On 9/20/2012 8:59 AM, Andrei POPESCU wrote:
On Jo, 20 sep 12, 07:18:58, Mark Allums wrote:
LCD do not refresh in the same sense as CRTs. They project a
continuous picture. If a pixel doesn't change, it stays lit. No
fading. OPs problem is not due to refresh, unless it is a CRT.
His problem is probably due to environmental factors. E.g. display
too bright, viewing angle causing neck strain, or eye strain, color
balance/gamma subtly off, etc.
You are obsessed with refresh rate, but it's a useless thing to
focus on, because refresh rate is about flicker, and LCDs don't
flicker.
I have however seen LCD monitors behave significantly different
depending on refresh rate. Entire areas were blury, but everything was
fine when I switched to another refresh rate (60Hz -> 75Hz if I remember
correctly).

### TASKS TO CARRY OUT
1) In the monitor refresh thread, list the environmental factors given as examples of what may be causing the original poster's problem.
2) Write out the monitor refresh thread word for word from "You are obsessed" to "correctly).".

Collected data entries
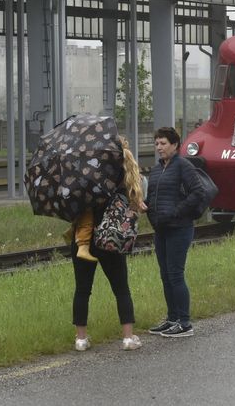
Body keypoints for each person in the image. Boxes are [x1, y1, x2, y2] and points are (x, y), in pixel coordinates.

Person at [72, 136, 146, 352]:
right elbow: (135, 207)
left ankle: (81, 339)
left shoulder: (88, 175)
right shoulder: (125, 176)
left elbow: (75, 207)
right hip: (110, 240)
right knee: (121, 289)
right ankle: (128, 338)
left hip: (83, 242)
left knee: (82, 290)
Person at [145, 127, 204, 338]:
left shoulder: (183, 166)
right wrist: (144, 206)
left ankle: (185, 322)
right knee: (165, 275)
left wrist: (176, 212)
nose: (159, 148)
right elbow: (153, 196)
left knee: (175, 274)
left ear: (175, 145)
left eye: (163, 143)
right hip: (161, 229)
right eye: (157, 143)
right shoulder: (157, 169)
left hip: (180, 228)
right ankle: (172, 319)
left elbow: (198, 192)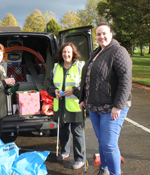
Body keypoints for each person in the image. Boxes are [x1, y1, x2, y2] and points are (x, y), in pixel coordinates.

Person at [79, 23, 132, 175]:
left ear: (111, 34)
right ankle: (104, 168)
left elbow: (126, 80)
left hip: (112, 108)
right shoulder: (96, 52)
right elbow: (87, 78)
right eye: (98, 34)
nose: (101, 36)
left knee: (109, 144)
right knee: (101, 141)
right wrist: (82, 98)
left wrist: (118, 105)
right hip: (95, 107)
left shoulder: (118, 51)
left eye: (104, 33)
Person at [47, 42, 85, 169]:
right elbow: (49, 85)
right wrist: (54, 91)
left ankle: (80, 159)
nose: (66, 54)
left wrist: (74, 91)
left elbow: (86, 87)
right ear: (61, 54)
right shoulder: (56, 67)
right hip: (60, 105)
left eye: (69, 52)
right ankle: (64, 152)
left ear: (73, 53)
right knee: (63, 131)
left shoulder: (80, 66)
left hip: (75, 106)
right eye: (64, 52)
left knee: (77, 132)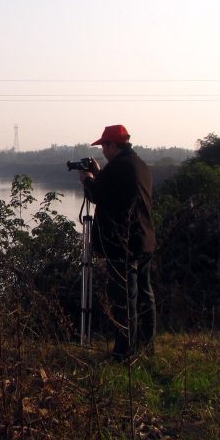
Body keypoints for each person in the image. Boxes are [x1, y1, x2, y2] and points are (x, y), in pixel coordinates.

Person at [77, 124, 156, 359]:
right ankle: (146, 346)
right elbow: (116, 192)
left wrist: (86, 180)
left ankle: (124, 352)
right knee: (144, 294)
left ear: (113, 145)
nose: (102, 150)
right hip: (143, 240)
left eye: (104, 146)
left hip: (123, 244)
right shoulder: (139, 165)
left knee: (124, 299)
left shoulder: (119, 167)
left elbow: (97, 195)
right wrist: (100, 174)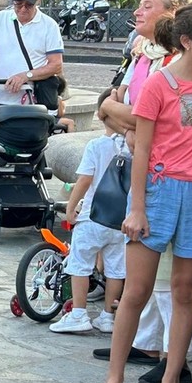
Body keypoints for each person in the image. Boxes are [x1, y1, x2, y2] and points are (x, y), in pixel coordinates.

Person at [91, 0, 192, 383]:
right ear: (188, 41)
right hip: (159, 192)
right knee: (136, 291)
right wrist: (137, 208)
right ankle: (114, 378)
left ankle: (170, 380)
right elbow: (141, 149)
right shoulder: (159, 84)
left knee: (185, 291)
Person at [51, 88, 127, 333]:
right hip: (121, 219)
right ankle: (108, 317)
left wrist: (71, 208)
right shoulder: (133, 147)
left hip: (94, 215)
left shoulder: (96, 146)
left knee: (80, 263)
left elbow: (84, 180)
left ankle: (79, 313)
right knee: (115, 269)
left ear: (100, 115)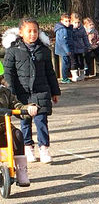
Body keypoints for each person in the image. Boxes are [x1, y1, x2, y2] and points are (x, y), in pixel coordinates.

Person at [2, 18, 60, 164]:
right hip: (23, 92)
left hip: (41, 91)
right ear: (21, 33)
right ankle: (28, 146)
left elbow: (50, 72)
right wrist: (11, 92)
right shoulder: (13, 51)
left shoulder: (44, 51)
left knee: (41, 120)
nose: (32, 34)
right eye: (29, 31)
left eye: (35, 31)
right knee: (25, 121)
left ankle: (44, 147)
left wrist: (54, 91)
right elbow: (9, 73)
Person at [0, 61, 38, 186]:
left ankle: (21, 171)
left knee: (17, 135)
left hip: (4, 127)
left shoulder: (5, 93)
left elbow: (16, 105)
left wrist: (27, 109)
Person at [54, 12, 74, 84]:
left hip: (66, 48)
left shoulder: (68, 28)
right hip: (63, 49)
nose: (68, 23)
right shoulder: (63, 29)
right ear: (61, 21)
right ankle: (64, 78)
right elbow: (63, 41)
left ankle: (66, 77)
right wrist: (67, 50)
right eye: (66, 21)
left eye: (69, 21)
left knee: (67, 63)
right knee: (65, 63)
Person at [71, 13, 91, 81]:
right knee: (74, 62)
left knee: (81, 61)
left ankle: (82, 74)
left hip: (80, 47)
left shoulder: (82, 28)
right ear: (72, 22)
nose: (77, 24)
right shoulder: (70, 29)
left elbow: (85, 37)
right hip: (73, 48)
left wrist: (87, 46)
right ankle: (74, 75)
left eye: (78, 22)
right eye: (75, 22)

### ANSWERS BY ITEM
1)
- Display too bright
- Viewing angle causing neck strain, or eye strain
- Color balance/gamma subtly off

2)
You are obsessed with refresh rate, but it's a useless thing to
focus on, because refresh rate is about flicker, and LCDs don't
flicker.
I have however seen LCD monitors behave significantly different
depending on refresh rate. Entire areas were blury, but everything was
fine when I switched to another refresh rate (60Hz -> 75Hz if I remember
correctly).